3. Rajan Pantel, Executive Director, Yes Bank

Core CPI inflation is on moderate track. Vegetable prices increases mutated against historical prices. India has shown GDP growth of 8.2 percent in 2023-24 and will be growing by 7.1 percent in 2024-25. The liquidity was tightened in May 2024 and tax collections were also very high. However the Fed is going to go slow in increasing the rates.

In MSME sector the input cost has gone up especially that of raw material and cost of finance due to this their margins have considerably sunked. The credit growth on retail side will be moderate. Also the consumption has gone up and saving is declining.

4. Sh. Arjun G Nagarajan, Chief Economist, Sundaram Mutual

Continue to see a hawkish pause from the RBI, given continued uncertainties globally.

The Fed's policy, rupee strength and domestic growth would continue to be the three variables on the RBIs mind that would determine the start of India’s rate cuts.

Core inflation appears to be responding to the RBIs earlier rate hikes.

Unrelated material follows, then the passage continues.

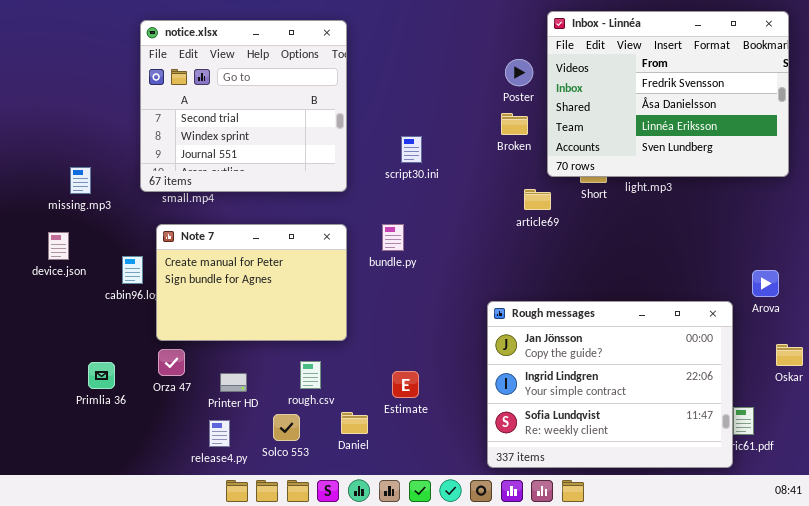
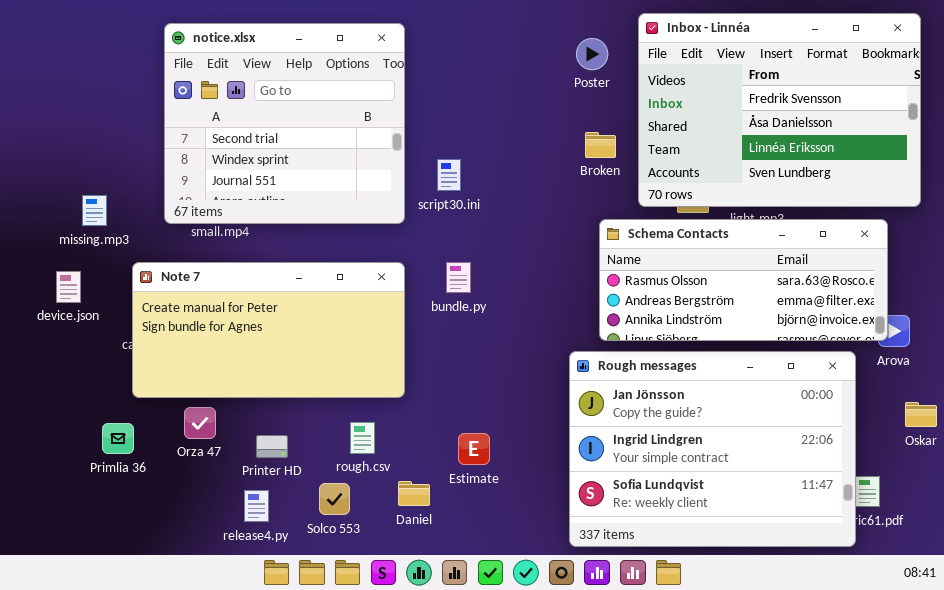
Poster: [505,59,533,86] -> [576,38,608,70], moved
script30.ini: [401,136,422,163] -> [437,159,461,191], moved
Schema Contacts: none -> [599,219,888,341], opened
Note 7: [156,224,347,341] -> [132,262,405,398], resized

But given domestic strength, and no start to the Fed's rate cuts till 2025, the RBI would not look to ease rates for most of FY25, with a small probability of a 25-50bps token cut after the 2025 budget.

Positive macro narratives have seen an appreciable drop in India’s 10y yield in May. Going forward with more FII inflows into debt (if hopefully not offset by equity outflows) from the JPMorgan bond inclusion, the RBI would buy into this to increase their Forex reserves. This is likely to lead to a situation of comfortable domestic liquidity that is not likely to get entirely sterilized, easing the short end of the yield curve.